§ **Available records**
+ + + +
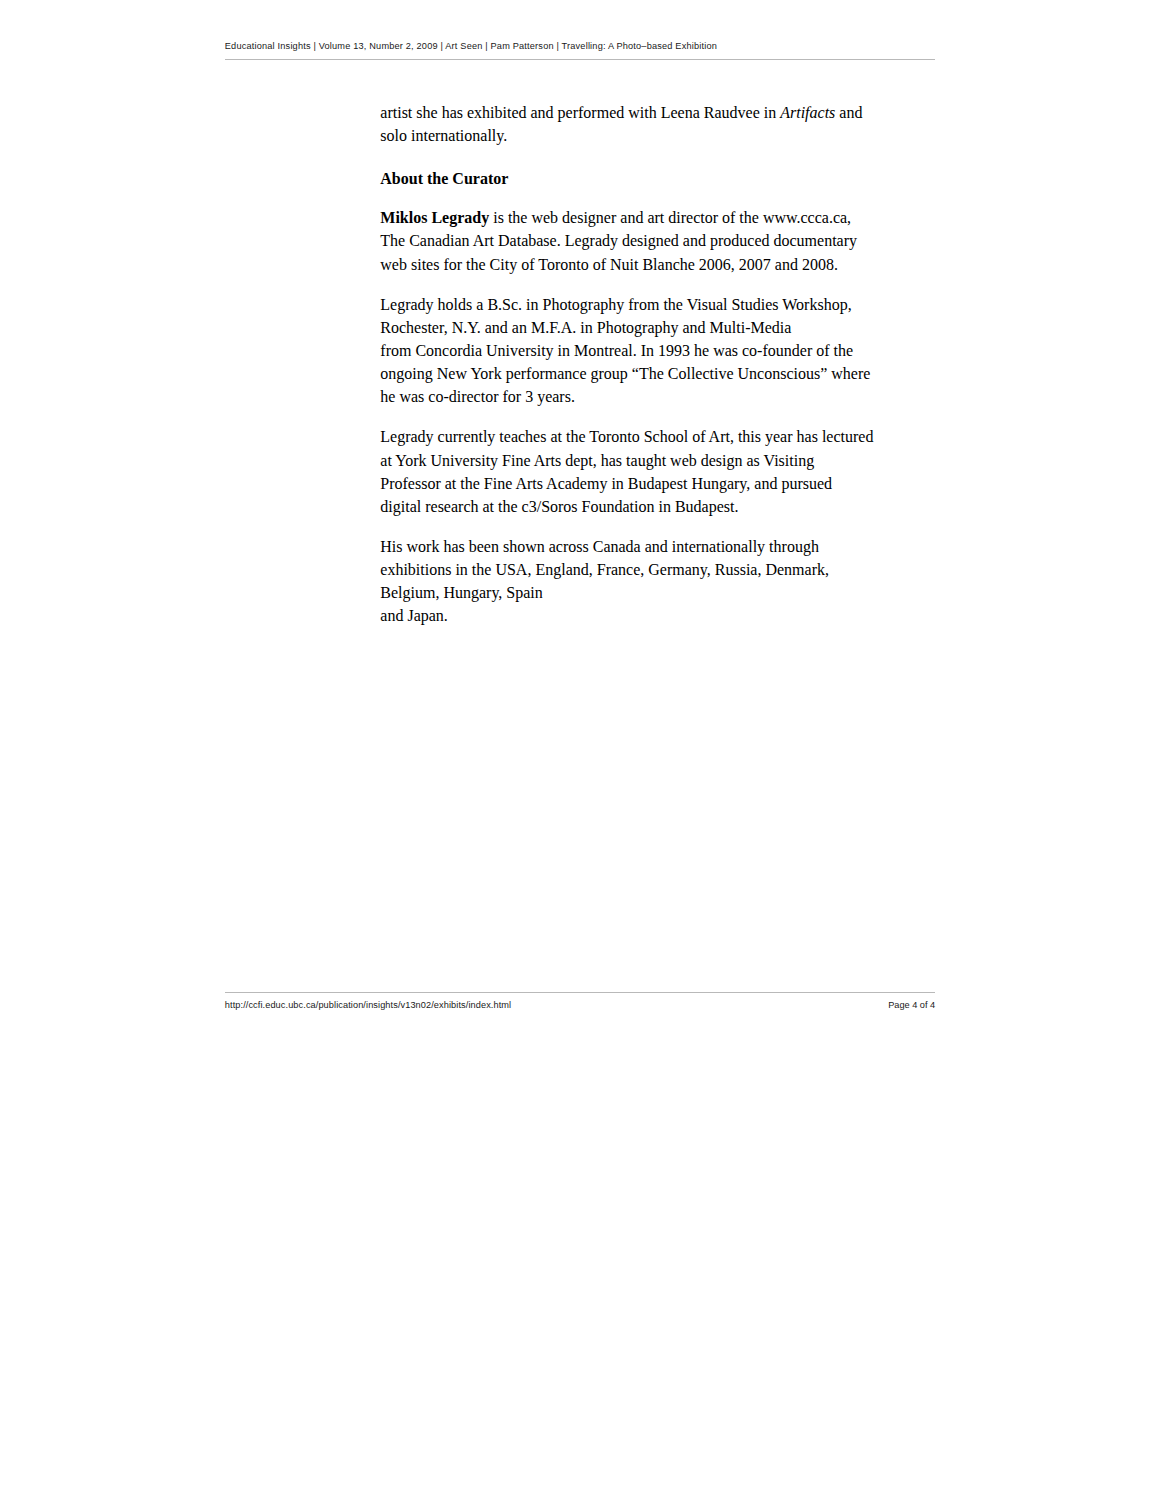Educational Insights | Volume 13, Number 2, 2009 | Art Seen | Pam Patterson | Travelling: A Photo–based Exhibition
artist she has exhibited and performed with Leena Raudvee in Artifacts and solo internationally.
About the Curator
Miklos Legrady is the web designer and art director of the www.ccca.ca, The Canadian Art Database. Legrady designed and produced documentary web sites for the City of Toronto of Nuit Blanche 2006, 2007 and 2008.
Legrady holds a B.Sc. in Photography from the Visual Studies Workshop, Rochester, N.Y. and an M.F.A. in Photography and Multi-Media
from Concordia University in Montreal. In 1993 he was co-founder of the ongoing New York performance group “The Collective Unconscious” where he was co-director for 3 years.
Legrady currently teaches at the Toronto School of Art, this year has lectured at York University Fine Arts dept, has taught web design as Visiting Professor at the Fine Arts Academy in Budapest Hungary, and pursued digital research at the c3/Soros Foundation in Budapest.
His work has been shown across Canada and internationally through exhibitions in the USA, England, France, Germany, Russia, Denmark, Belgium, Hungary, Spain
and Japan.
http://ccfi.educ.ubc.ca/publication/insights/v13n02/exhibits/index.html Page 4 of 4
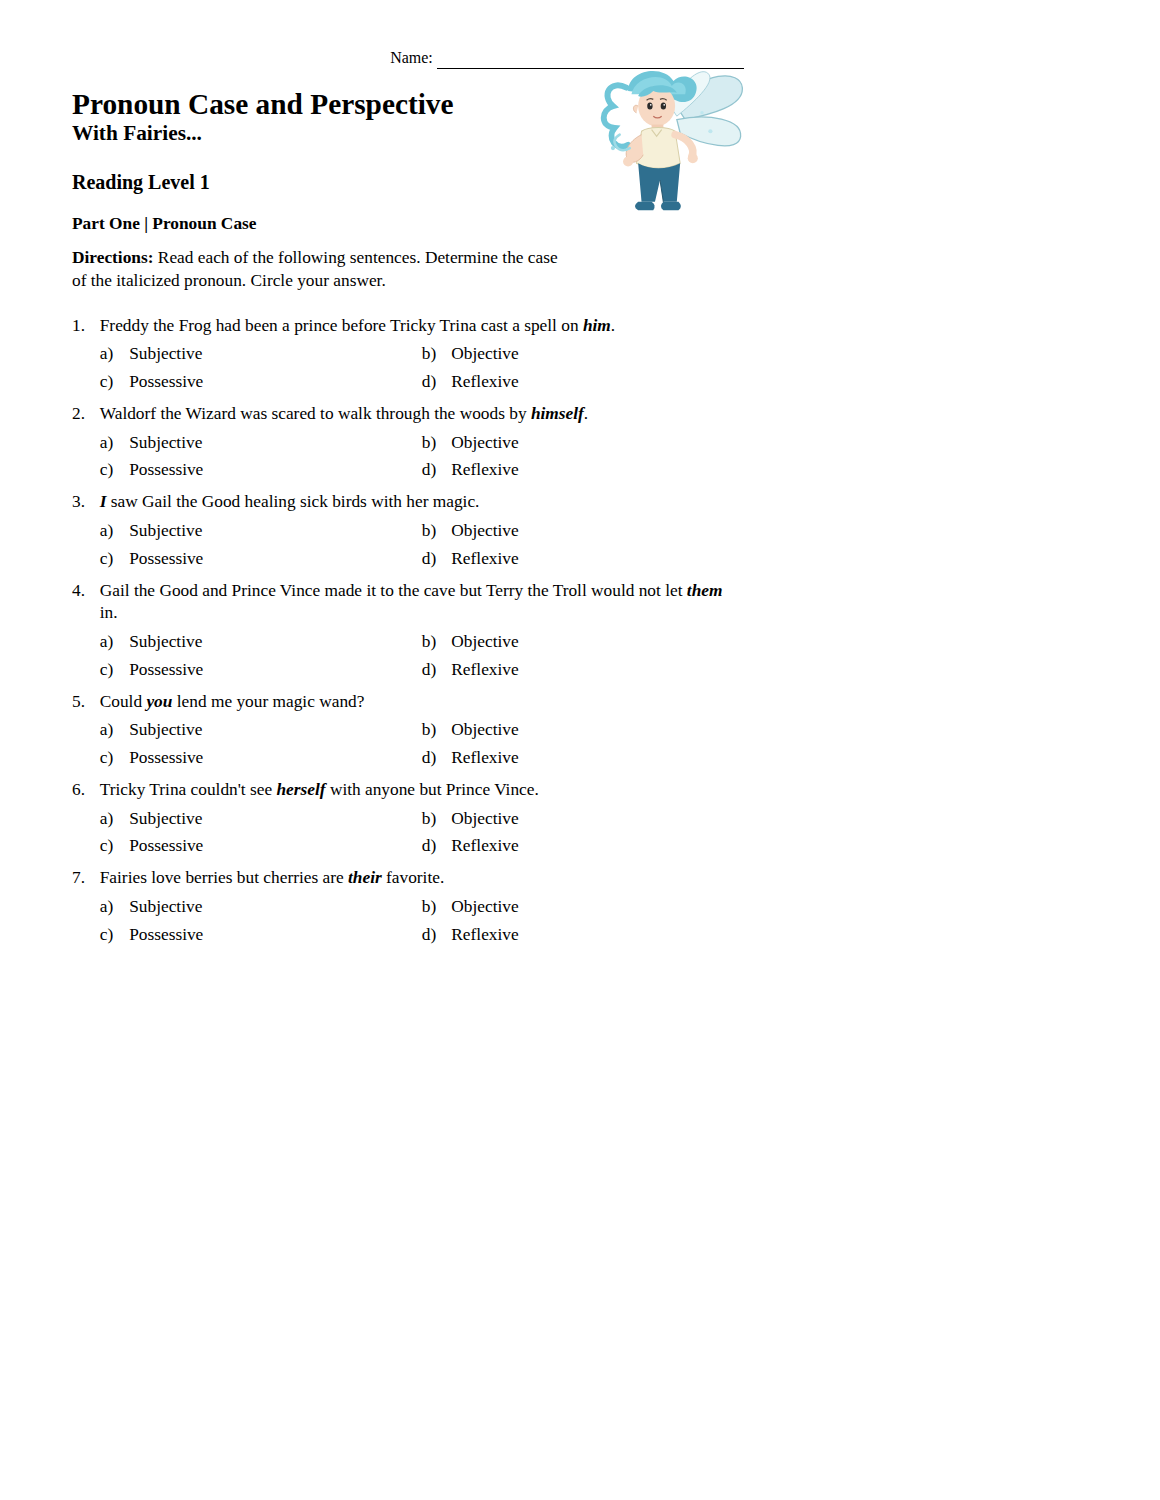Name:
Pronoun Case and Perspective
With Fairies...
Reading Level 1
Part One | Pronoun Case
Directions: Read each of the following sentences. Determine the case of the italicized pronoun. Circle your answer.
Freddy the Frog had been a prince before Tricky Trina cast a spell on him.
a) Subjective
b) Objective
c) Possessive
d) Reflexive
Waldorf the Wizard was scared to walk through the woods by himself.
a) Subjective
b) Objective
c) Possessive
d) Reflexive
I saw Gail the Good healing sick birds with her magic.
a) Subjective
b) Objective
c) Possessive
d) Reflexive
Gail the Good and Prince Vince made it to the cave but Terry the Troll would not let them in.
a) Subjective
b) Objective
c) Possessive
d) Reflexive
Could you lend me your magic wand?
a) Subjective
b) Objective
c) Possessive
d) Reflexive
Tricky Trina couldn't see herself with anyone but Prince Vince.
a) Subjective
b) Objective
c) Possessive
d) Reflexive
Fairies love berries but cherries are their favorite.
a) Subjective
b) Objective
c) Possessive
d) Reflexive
+ + + +
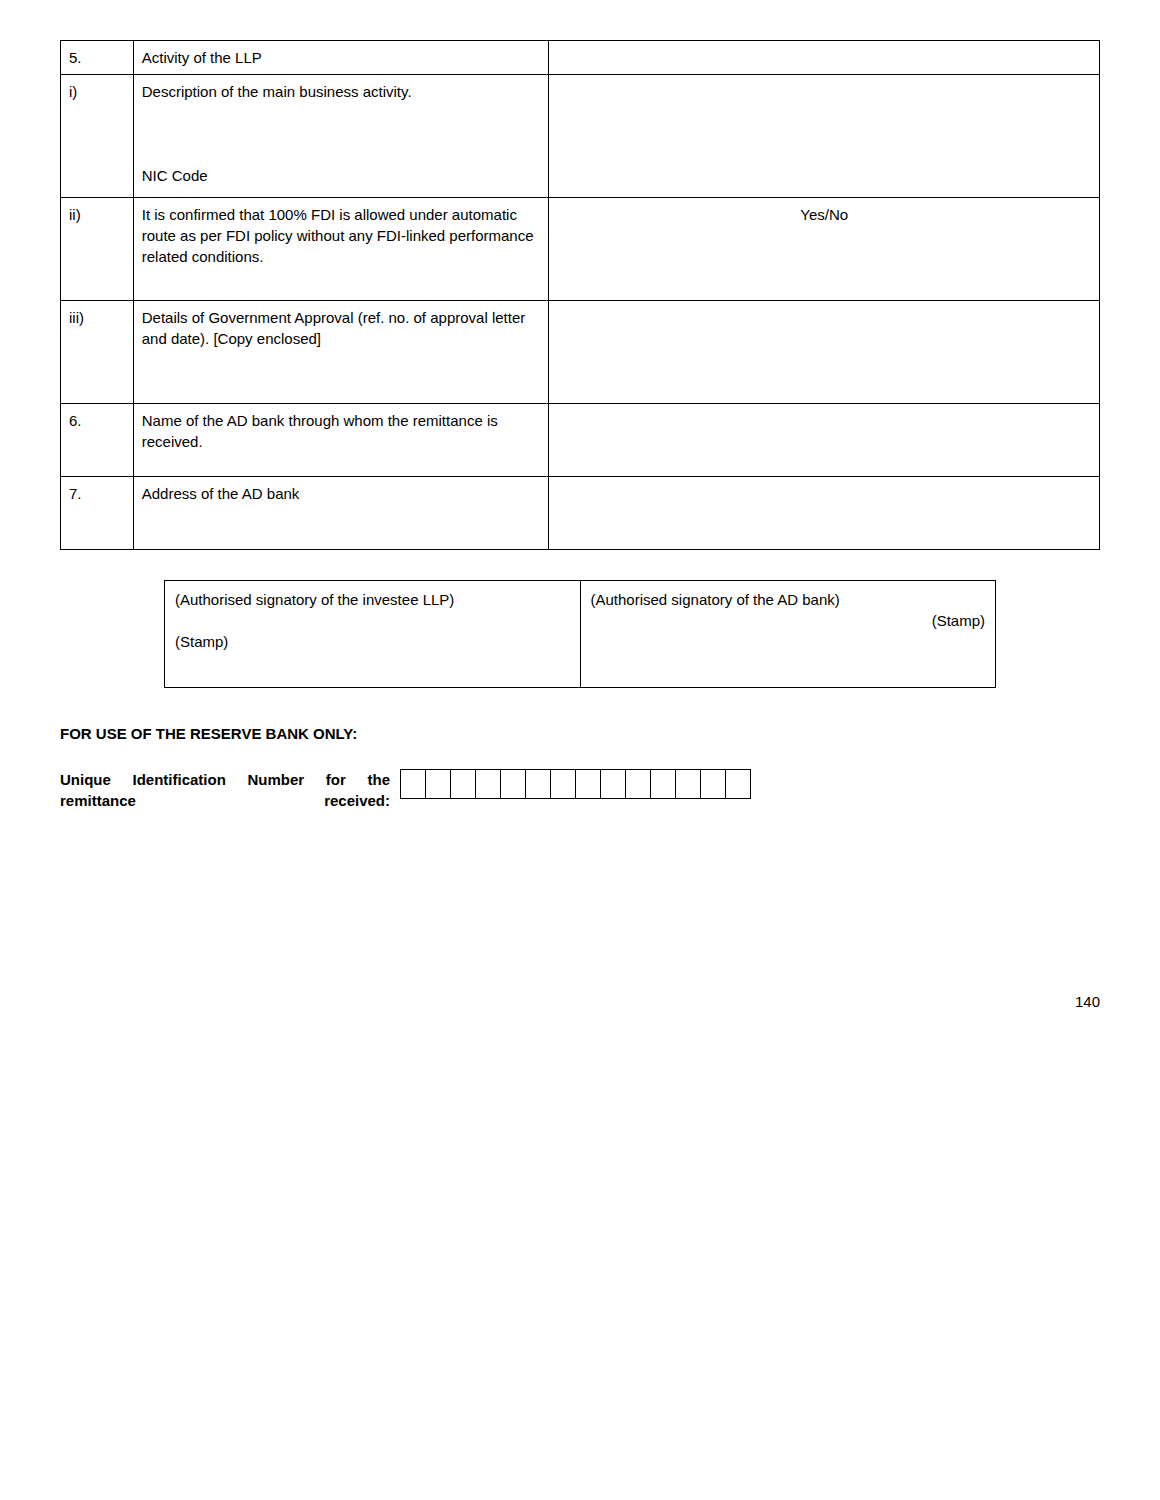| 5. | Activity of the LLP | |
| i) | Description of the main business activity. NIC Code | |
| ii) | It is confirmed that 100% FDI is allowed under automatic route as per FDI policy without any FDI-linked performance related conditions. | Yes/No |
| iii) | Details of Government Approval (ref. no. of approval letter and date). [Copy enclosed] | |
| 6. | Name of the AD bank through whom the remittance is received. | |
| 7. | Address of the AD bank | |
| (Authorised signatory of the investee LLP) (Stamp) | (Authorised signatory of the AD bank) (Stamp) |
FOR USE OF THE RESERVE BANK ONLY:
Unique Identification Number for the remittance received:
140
+ + + +
§ **What is needed**
Find each line in the data above with the word "magic", then copy it.

§ **Response**
I saw Gail the Good healing sick birds with her magic.
Could you lend me your magic wand?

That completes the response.